There were even credits! We're trained to stand up and walk away when we see the credits. No one loiters in a dark theater hoping the action will soon pick up again. There's little incentive to stick around to watch the next story, especially when we know it’s not beginning for several weeks or months. If you left the television on, your local NBC newscast likely started in with an urgent story about ISIS or the Republican primaries or a local bond issue. As fast as the passing of a single frame of television, Smith and Season 9 became an old story.

Scotty McCreery may end up as the last true reality show “winner.” Even though he’s yet to notch a Top 5 hit, each new single to radio is met with a more ears and more praise. His fans have stuck with him, and they seem willing to stay seated long past the confetti and the credits.

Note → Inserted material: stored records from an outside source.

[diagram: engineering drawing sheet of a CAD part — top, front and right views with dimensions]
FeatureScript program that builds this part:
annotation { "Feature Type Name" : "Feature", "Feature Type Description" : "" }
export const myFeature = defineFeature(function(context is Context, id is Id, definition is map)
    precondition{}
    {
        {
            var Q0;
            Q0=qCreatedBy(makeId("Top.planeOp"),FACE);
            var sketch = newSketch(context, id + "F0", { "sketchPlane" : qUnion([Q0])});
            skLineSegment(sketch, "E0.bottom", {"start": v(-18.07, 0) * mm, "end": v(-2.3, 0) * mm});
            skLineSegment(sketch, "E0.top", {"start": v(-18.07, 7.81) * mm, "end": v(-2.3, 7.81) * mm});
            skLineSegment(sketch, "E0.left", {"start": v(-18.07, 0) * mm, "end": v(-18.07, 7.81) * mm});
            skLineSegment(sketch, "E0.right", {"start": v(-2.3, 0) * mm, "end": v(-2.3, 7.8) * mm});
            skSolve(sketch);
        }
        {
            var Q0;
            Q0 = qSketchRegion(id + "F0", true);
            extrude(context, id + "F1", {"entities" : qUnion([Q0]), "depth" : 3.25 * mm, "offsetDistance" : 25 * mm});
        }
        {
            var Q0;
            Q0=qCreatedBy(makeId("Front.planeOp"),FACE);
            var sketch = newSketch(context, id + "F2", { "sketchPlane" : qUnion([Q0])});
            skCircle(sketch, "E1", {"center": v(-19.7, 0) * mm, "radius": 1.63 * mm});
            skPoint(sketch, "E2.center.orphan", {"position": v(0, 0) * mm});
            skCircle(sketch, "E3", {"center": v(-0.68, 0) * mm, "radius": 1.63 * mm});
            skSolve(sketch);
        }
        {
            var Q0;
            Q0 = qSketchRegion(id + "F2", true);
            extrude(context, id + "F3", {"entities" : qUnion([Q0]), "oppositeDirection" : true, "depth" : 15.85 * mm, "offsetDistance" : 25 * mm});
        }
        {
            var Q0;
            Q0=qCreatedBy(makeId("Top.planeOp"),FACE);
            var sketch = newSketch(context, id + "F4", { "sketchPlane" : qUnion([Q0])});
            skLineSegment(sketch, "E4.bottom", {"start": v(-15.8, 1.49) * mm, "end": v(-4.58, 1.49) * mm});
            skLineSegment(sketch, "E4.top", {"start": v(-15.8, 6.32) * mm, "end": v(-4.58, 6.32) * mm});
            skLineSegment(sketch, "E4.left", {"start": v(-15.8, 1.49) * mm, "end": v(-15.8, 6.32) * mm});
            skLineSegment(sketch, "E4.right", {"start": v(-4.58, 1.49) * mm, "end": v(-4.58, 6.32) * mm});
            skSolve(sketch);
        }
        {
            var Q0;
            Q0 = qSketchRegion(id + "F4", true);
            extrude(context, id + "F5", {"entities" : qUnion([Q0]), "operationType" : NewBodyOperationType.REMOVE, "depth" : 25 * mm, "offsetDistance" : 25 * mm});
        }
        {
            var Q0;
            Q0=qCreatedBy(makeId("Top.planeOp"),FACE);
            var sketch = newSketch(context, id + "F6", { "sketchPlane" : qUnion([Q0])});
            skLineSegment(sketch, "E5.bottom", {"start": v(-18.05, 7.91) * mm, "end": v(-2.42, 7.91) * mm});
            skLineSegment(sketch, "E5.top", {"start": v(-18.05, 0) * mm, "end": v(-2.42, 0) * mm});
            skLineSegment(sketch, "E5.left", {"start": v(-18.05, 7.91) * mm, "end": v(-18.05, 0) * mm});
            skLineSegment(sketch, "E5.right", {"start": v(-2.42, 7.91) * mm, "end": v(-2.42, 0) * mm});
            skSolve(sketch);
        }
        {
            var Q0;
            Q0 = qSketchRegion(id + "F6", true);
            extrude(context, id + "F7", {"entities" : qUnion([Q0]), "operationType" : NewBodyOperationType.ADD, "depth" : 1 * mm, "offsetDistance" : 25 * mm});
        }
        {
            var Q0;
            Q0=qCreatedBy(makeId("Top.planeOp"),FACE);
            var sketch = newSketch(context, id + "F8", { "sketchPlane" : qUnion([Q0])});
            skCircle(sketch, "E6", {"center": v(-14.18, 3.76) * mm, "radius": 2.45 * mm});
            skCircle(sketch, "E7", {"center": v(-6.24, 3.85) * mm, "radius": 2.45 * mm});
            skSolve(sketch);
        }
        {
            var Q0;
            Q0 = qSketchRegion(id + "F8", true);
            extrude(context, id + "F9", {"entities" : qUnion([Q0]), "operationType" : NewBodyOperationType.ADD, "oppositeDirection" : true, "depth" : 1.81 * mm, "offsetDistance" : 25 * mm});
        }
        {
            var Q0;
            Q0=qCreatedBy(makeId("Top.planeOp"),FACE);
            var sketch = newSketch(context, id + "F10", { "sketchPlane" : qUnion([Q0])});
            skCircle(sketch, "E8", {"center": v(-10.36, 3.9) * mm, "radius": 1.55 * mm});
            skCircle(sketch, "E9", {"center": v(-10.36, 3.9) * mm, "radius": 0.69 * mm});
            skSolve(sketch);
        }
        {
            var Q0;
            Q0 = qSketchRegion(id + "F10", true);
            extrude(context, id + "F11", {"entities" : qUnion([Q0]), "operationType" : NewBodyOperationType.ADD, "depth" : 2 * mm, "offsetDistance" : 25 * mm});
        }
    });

They just don’t come that patient anymore.

Singers on The Voice do have one advantage other reality-raised singers do not: the mentors. Shelton has been especially active in making sure his team gets the opportunities they deserve, especially when they don't win. RaeLynn and Gwen Sebastian are two he continues to mentor to this day. Neither are dependable country hitmakers yet, but both have found more fame than they would have without him. They're talented, and in the absence of an audience with a long memory, he's doing all he can to make sure they don't fade away like Josh Kaufman.